The hell you make
Dark Meets Light
Modernizing existentialism: That’s the concept that Penny Kline, artistic director for Ovation Stage, uses in her updated version of Jean-Paul Sartre’s surreal drama No Exit. As Kline has explained it, her idea for taking on the Sartre classic as her theater company’s fourth production was met with groans of “dated” or “overdone.” So, instead, Kline took pen in hand, kept the original premise, but created more current characters and up-to-date dialogue.
The result is Kline’s Dark Meets Light, and the result is both captivating and suspenseful—all while keeping the original play’s thought-provoking themes.
Sartre set his original drama in an eternal, bleak resting place where a person is surrounded by blank walls while interacting with other similar human beings.
The resulting conclusion: Hell is other people. And your own inner self.
Here, Kline maintains Sartre’s basic story in which a valet brings guests into a stark white room where they have nothing to distract themselves from their own inner thoughts and past life deeds. Kline gives us a present-day cast of characters, misdeeds and issues that include such topics as religion, politics, alcohol, guns, birth control and sexual preference.

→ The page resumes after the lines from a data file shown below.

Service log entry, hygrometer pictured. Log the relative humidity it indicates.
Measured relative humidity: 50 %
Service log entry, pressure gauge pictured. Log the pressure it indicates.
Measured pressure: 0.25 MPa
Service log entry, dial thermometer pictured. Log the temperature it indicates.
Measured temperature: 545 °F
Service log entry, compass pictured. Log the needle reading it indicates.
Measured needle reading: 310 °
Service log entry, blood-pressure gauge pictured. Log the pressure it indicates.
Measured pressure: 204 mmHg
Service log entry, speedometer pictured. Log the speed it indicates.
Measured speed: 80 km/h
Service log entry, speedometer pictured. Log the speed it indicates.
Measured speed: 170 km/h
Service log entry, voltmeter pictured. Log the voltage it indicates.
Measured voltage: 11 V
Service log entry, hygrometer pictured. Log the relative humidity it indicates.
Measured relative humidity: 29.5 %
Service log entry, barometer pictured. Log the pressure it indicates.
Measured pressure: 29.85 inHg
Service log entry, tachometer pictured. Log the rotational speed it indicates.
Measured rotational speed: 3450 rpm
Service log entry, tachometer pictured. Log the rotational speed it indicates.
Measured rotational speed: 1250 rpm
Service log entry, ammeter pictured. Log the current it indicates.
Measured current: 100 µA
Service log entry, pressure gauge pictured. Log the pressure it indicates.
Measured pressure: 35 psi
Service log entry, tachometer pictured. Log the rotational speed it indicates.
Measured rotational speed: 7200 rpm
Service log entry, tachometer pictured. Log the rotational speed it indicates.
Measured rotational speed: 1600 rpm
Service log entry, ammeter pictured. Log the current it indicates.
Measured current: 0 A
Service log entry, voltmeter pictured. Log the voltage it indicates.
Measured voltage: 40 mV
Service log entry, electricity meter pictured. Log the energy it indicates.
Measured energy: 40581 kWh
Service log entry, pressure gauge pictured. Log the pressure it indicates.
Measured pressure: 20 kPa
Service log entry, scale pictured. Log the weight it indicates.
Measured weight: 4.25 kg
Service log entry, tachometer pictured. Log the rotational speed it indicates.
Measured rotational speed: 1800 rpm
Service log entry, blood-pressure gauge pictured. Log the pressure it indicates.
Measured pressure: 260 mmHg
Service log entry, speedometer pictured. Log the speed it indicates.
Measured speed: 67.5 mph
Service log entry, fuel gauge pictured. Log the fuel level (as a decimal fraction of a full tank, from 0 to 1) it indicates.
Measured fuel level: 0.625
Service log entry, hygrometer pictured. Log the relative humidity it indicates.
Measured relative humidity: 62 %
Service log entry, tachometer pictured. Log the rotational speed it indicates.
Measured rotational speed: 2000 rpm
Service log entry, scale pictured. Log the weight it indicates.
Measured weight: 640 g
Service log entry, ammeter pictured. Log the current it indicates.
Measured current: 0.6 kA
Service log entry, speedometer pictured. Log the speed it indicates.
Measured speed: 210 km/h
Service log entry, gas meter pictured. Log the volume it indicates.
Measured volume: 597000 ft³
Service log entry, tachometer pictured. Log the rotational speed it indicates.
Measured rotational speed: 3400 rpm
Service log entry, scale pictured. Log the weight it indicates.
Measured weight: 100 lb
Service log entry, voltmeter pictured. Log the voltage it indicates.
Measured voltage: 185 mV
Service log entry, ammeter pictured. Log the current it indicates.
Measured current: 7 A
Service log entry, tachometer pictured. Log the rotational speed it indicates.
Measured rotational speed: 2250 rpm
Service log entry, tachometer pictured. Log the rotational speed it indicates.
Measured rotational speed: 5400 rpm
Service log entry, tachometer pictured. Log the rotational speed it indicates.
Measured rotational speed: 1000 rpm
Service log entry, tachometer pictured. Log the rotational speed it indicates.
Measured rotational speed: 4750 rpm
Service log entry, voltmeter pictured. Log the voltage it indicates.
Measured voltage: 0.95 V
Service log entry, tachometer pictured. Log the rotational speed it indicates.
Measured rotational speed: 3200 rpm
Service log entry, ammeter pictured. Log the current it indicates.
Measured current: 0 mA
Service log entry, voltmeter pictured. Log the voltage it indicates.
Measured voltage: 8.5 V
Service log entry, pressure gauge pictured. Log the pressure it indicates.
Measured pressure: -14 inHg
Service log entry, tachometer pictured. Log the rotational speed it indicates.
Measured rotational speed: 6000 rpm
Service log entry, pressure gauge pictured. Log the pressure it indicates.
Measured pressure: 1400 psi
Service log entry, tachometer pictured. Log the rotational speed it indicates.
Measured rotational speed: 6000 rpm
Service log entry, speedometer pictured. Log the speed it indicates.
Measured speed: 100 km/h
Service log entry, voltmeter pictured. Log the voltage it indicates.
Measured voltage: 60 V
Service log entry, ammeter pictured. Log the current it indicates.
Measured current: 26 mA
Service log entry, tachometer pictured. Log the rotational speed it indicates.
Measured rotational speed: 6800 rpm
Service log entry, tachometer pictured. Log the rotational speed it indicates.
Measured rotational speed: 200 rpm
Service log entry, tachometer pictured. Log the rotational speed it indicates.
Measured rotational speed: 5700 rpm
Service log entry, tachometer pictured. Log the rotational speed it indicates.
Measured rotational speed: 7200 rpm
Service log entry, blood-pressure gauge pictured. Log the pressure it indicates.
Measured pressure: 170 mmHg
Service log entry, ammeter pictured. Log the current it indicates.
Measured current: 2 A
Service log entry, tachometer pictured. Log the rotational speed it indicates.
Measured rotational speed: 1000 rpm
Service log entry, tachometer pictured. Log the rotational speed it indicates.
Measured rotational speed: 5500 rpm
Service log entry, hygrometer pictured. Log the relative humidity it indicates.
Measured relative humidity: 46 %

The six-member cast—the valet, four guests and a serpent representing inner thoughts—work as a cohesive, talented team. The small studio space at Three Penny Theatre is also painted a glaring white, which presents a stark backdrop that captures the nothingness of eternity. A misstep that breaks the consistent bleak mood is the use of a movie clip at the end instead of having the cast act out the same film scene. Overall, though, prepare for engaging conversations about the issues this drama presents.